● **Selected text**:
BEGIN

SPRING, FALL & NOW A RECKONING: A VOICE OF HOPE FOR AMERICANS
A CONVERSATION WITH ANTI-FLAG DRUMMER PAT THETIC
In the depths of a tumultuous political climate that sees everyone from politicians and celebrities to businesses and average individuals clambering for attention, it’s difficult for anyone to really be heard. Most of us have resorted either to turning up the volume at which we project our opinions or giving up on the notion of participating entirely. American Punk Rock veterans, ever-present on the forefront of radical political movements, have decided to do the exact opposite: turning down the distortion and trading power chords for melodic acoustic arrangements on their recently released American Reckoning.
Completing a trilogy of albums, including 2015’s American Spring and 2017’s American Fall, Anti-Flag’s most recent release serves to reflect on the overall message of the cycle. Drummer Pat Thetic gave me some insight into what exactly the band were looking to communicate with their work over the last several years:
“This is a three-record piece from American Spring to American Reckoning and it’s a journey, starting with American Spring, of the idea that things can change and that if people come together we can make things better, then moving into American Fall with the Trump Era where even though people came together it’s all gone to shit and then the songs on American Reckoning dissect and go into the nuances of it all, trying to understand what has happened. It’s a weird time obviously for everyone in 2018 but releasing music and trying to comment on politics is particularly strange.”

END

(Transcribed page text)
BEGIN

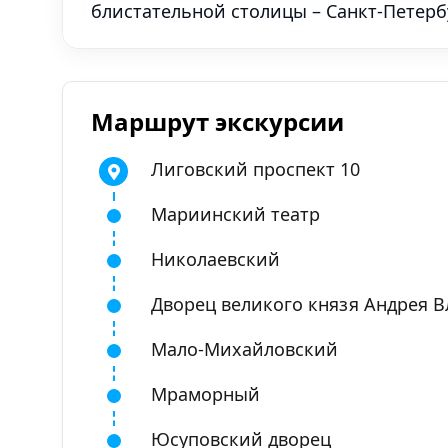
блистательной столицы – Санкт-Петерб
Маршрут экскурсии
Лиговский проспект 10
Мариинский театр
Николаевский
Дворец великого князя Андрея 
Мало-Михайловский
Мраморный
Юсуповский дворец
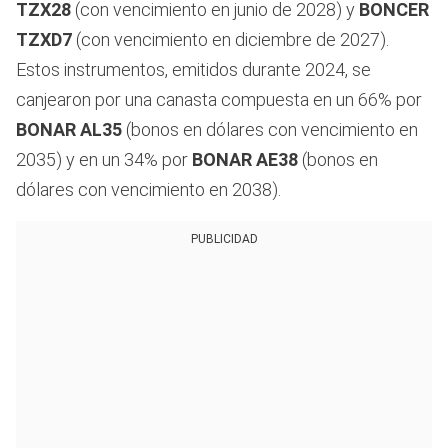
TZX28
(con vencimiento en junio de 2028) y
BONCER
TZXD7
(con vencimiento en diciembre de 2027).
Estos instrumentos, emitidos durante 2024, se
canjearon por una canasta compuesta en un 66% por
BONAR AL35
(bonos en dólares con vencimiento en
2035) y en un 34% por
BONAR AE38
(bonos en
dólares con vencimiento en 2038).
PUBLICIDAD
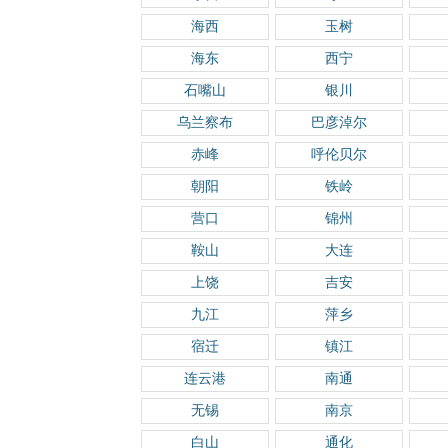
海西
玉树
海东
西宁
石嘴山
银川
乌兰察布
巴彦淖尔
赤峰
呼伦贝尔
朝阳
铁岭
营口
锦州
鞍山
大连
上饶
吉安
九江
萍乡
宿迁
镇江
连云港
南通
无锡
南京
白山
通化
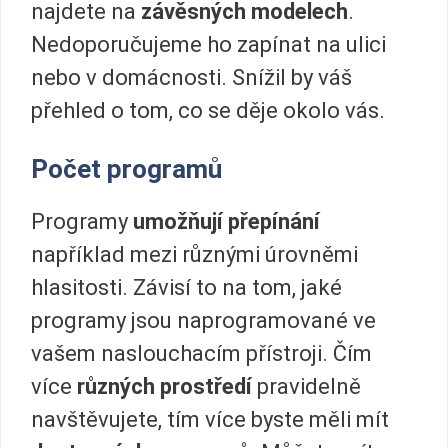
najdete na
závěsných modelech
.
Nedoporučujeme ho zapínat na ulici
nebo v domácnosti. Snížil by váš
přehled o tom, co se děje okolo vás.
Počet programů
Programy
umožňují přepínání
například mezi různými úrovněmi
hlasitosti. Závisí to na tom, jaké
programy jsou naprogramované ve
vašem naslouchacím přístroji. Čím
více
různých prostředí
pravidelně
navštěvujete, tím více byste měli mít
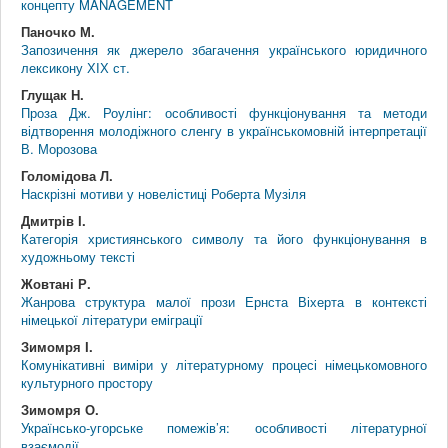
концепту MANAGEMENT
Паночко М.
Запозичення як джерело збагачення українського юридичного
лексикону ХІХ ст.
Глущак Н.
Проза Дж. Роулінг: особливості функціонування та методи
відтворення молодіжного сленгу в українськомовній інтерпретації
В. Морозова
Голомідова Л.
Наскрізні мотиви у новелістиці Роберта Музіля
Дмитрів І.
Категорія християнського символу та його функціонування в
художньому тексті
Жовтані Р.
Жанрова структура малої прози Ернста Віхерта в контексті
німецької літератури еміграції
Зимомря І.
Комунікативні виміри у літературному процесі німецькомовного
культурного простору
Зимомря О.
Українсько-угорське помежів’я: особливості літературної
взаємодії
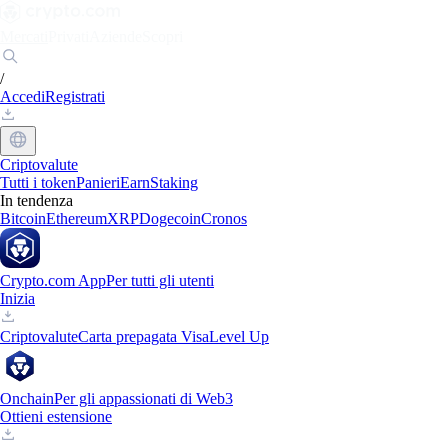
Mercati
Privati
Aziende
Scopri
/
Accedi
Registrati
Criptovalute
Tutti i token
Panieri
Earn
Staking
In tendenza
Bitcoin
Ethereum
XRP
Dogecoin
Cronos
Crypto.com App
Per tutti gli utenti
Inizia
Criptovalute
Carta prepagata Visa
Level Up
Onchain
Per gli appassionati di Web3
Ottieni estensione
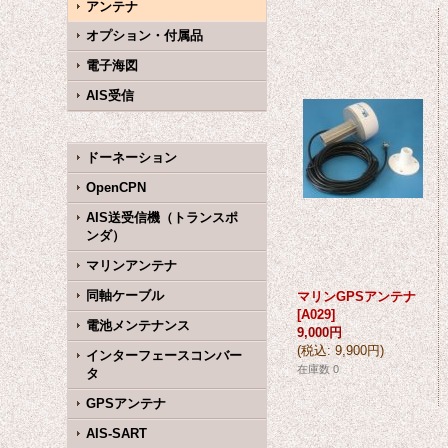
アンテナ
オプション・付属品
電子海図
AIS受信
ドーネーション
OpenCPN
AIS送受信機（トランスポ
ンダ）
マリンアンテナ
同軸ケーブル
マリンGPSアンテナ
[
A029
]
電池メンテナンス
9,000円
(
税込
:
9,900円
)
インターフェースコンバー
在庫数 0
タ
GPSアンテナ
AIS-SART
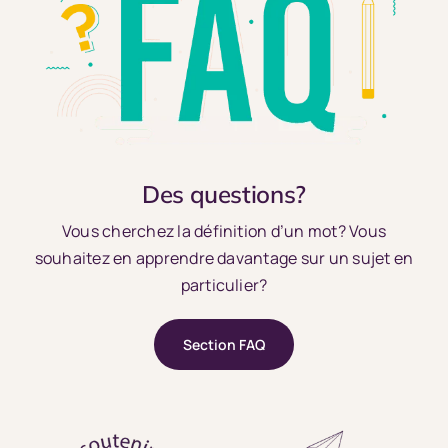
Des questions?
Vous cherchez la définition d’un mot? Vous
souhaitez en apprendre davantage sur un sujet en
particulier?
Section FAQ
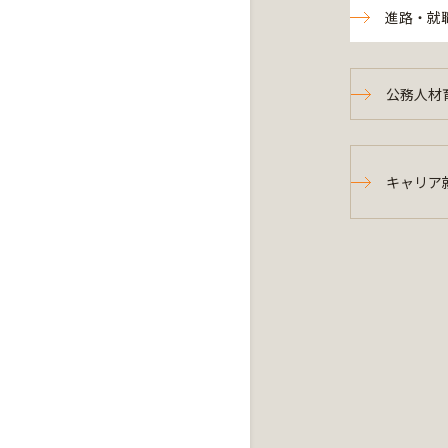
進路・就
公務人材
キャリア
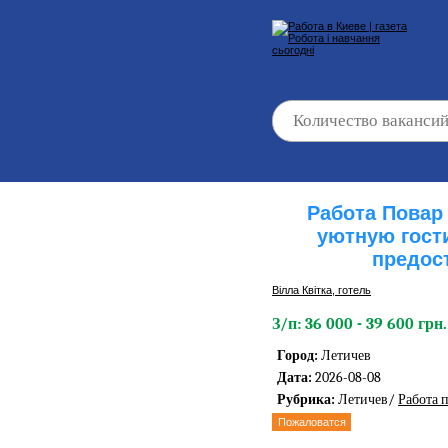
Работа Повар 
уютную гост
предос
Вілла Квітка, готель
З/п: 36 000 - 39 600 грн.
Город:
Летичев
Дата:
2026-08-08
Рубрика:
Летичев/
Работа 
Пожаловатся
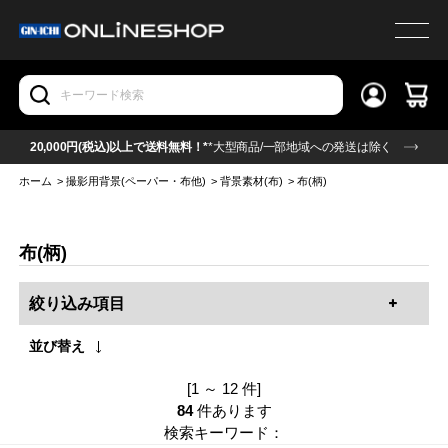
20,000円(税込)以上で送料無料！*
*大型商品/一部地域への発送は除く
ホーム
>
撮影用背景(ペーパー・布他)
>
背景素材(布)
>
布(柄)
布(柄)
絞り込み項目
並び替え
[1 ～ 12 件]
84
件あります
検索キーワード：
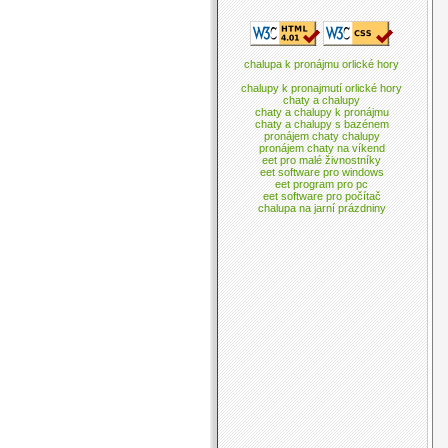
chalupa k pronájmu orlické hory
chalupy k pronajmutí orlické hory
chaty a chalupy
chaty a chalupy k pronájmu
chaty a chalupy s bazénem
pronájem chaty chalupy
pronájem chaty na víkend
eet pro malé živnostníky
eet software pro windows
eet program pro pc
eet software pro počítač
chalupa na jarní prázdniny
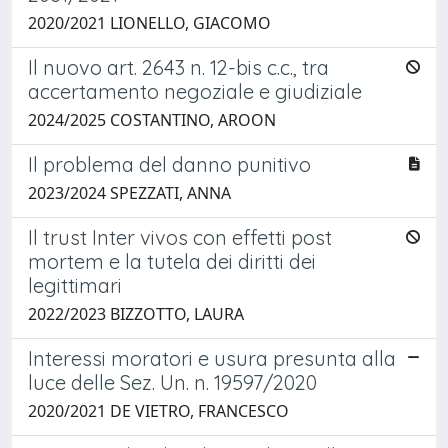
2020/2021 LIONELLO, GIACOMO
Il nuovo art. 2643 n. 12-bis c.c., tra
accertamento negoziale e giudiziale
2024/2025 COSTANTINO, AROON
Il problema del danno punitivo
2023/2024 SPEZZATI, ANNA
Il trust Inter vivos con effetti post
mortem e la tutela dei diritti dei
legittimari
2022/2023 BIZZOTTO, LAURA
Interessi moratori e usura presunta alla
luce delle Sez. Un. n. 19597/2020
2020/2021 DE VIETRO, FRANCESCO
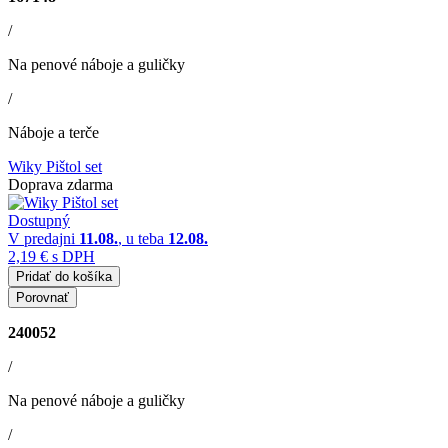
/
Na penové náboje a guličky
/
Náboje a terče
Wiky Pištol set
Doprava zdarma
Dostupný
V predajni
11.08.
, u teba
12.08.
2,19 €
s DPH
Pridať do košíka
Porovnať
240052
/
Na penové náboje a guličky
/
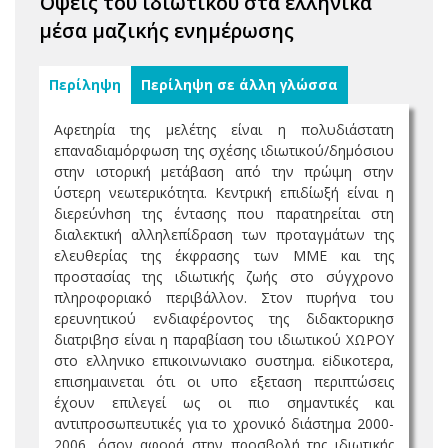
Όψεις του ιδιωτικού στα ελληνικά
μέσα μαζικής ενημέρωσης
Περίληψη
Περίληψη σε άλλη γλώσσα
Αφετηρία της μελέτης είναι η πολυδιάστατη
επαναδιαμόρφωση της σχέσης ιδιωτικού/δημόσιου
στην ιστορική μετάβαση από την πρώιμη στην
ύστερη νεωτερικότητα. Κεντρική επιδίωξή είναι η
διερεύνhση της έντασης που παρατηρείται στη
διαλεκτική αλληλεπίδραση των προταγμάτων της
ελευθερίας της έκφρασης των ΜΜΕ και της
προστασίας της ιδιωτικής ζωής στο σύγχρονο
πληροφοριακό περιβάλλον. Στον πυρήνα του
ερευνητικού ενδιαφέροντος της διδακτορικησ
διατριβησ είναι η παραβίαση του ιδιωτικού ΧΩΡΟΥ
στο ελληνικο επικοινωνιακο συστημα. εiδικοτερα,
επισημαινεται ότι οι υπo εξεταση περιπτώσεις
έχουν επιλεγεί ως οι πιο σημαντικές και
αντιπροσωπευτικές για το χρονικό διάστημα 2000-
2006, όσον αφορά στην προσβολή της ιδιωτικής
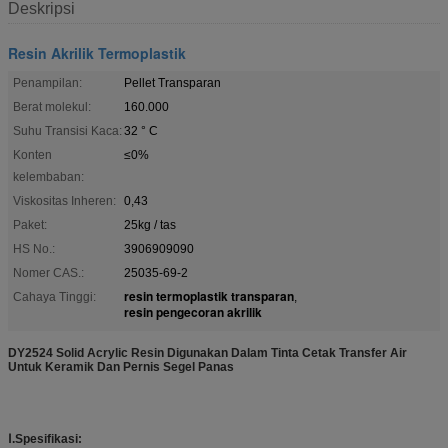
Deskripsi
Resin Akrilik Termoplastik
Penampilan:
Pellet Transparan
Berat molekul:
160.000
Suhu Transisi Kaca:
32 ° C
Konten
≤0%
kelembaban:
Viskositas Inheren:
0,43
Paket:
25kg / tas
HS No.:
3906909090
Nomer CAS.:
25035-69-2
resin termoplastik transparan
Cahaya Tinggi:
,
resin pengecoran akrilik
DY2524 Solid Acrylic Resin Digunakan Dalam Tinta Cetak Transfer Air
Untuk Keramik Dan Pernis Segel Panas
Ⅰ.Spesifikasi:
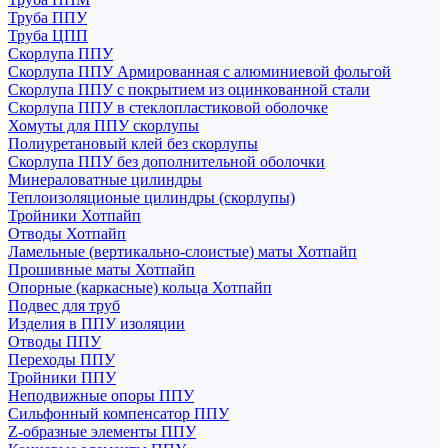
Труба ППУ
Труба ЦПП
Скорлупа ППУ
Скорлупа ППУ Армированная с алюминиевой фольгой
Скорлупа ППУ с покрытием из оцинкованной стали
Скорлупа ППУ в стеклопластиковой оболочке
Хомуты для ППУ скорлупы
Полиуретановый клей без скорлупы
Скорлупа ППУ без дополнительной оболочки
Минераловатные цилиндры
Теплоизоляционые цилиндры (скорлупы)
Тройники Хотпайп
Отводы Хотпайп
Ламельные (вертикально-слоистые) маты Хотпайп
Прошивные маты Хотпайп
Опорные (каркасные) кольца Хотпайп
Подвес для труб
Изделия в ППУ изоляции
Отводы ППУ
Переходы ППУ
Тройники ППУ
Неподвижные опоры ППУ
Cильфонный компенсатор ППУ
Z-образные элементы ППУ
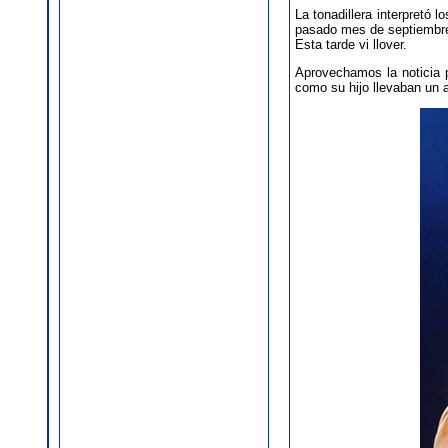
La tonadillera interpretó 
pasado mes de septiembre 
Esta tarde vi llover.
Aprovechamos la noticia 
como su hijo llevaban un 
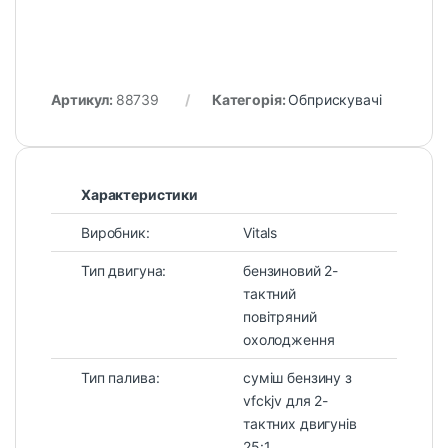
Артикул:
88739
Категорія:
Обприскувачі
Характеристики
Виробник:
Vitals
Тип двигуна:
бензиновий 2-
тактний
повітряний
охолодження
Тип палива:
суміш бензину з
vfckjv для 2-
тактних двигунів
25:1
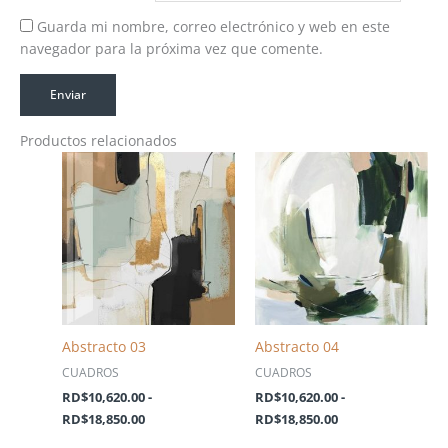
Guarda mi nombre, correo electrónico y web en este
navegador para la próxima vez que comente.
Productos relacionados
Rango
Rango
de
de
precios:
precios:
desde
desde
RD$10,620.00
RD$10,620.00
hasta
hasta
RD$18,850.00
RD$18,850.00
Abstracto 03
Abstracto 04
CUADROS
CUADROS
RD$
10,620.00
-
RD$
10,620.00
-
RD$
18,850.00
RD$
18,850.00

END

● **Tasks to carry out**:
**a)** In the Anti-Flag interview, which album did the band release in 2017?
**b)** Please go on with the Anti-Flag interview from its last sentence.
The material above isn't needed.

● **Task-by-task answers**:
**a)** American Fall

**b)**
It’s this difficulty to express oneself in the contemporary climate that led to the recording of American Reckoning.
“The reason why we wanted to do acoustic songs is because we wanted to make sure that our ideas were very clearly expressed and weren’t being misconstrued. Again, we thought the acoustic medium was a good way of achieving this. Then there’s the three cover songs [at the end of the album], like the John Lennon song that was written when Nixon was getting impeached and now, we have a debate over whether Trump is going to be impeached and it kind of explores what we’re looking for from our political and social leaders. Lies and distrust are not what we’re looking for.”
Needless to say, the parallels with Nixon weren’t the only observations that Anti-Flag has been looking to emphasize when it comes their country’s current government. However, while he is certainly the focal point of a lot of the band’s criticism, the album trilogy addresses issues stretching beyond the spectre of Trump.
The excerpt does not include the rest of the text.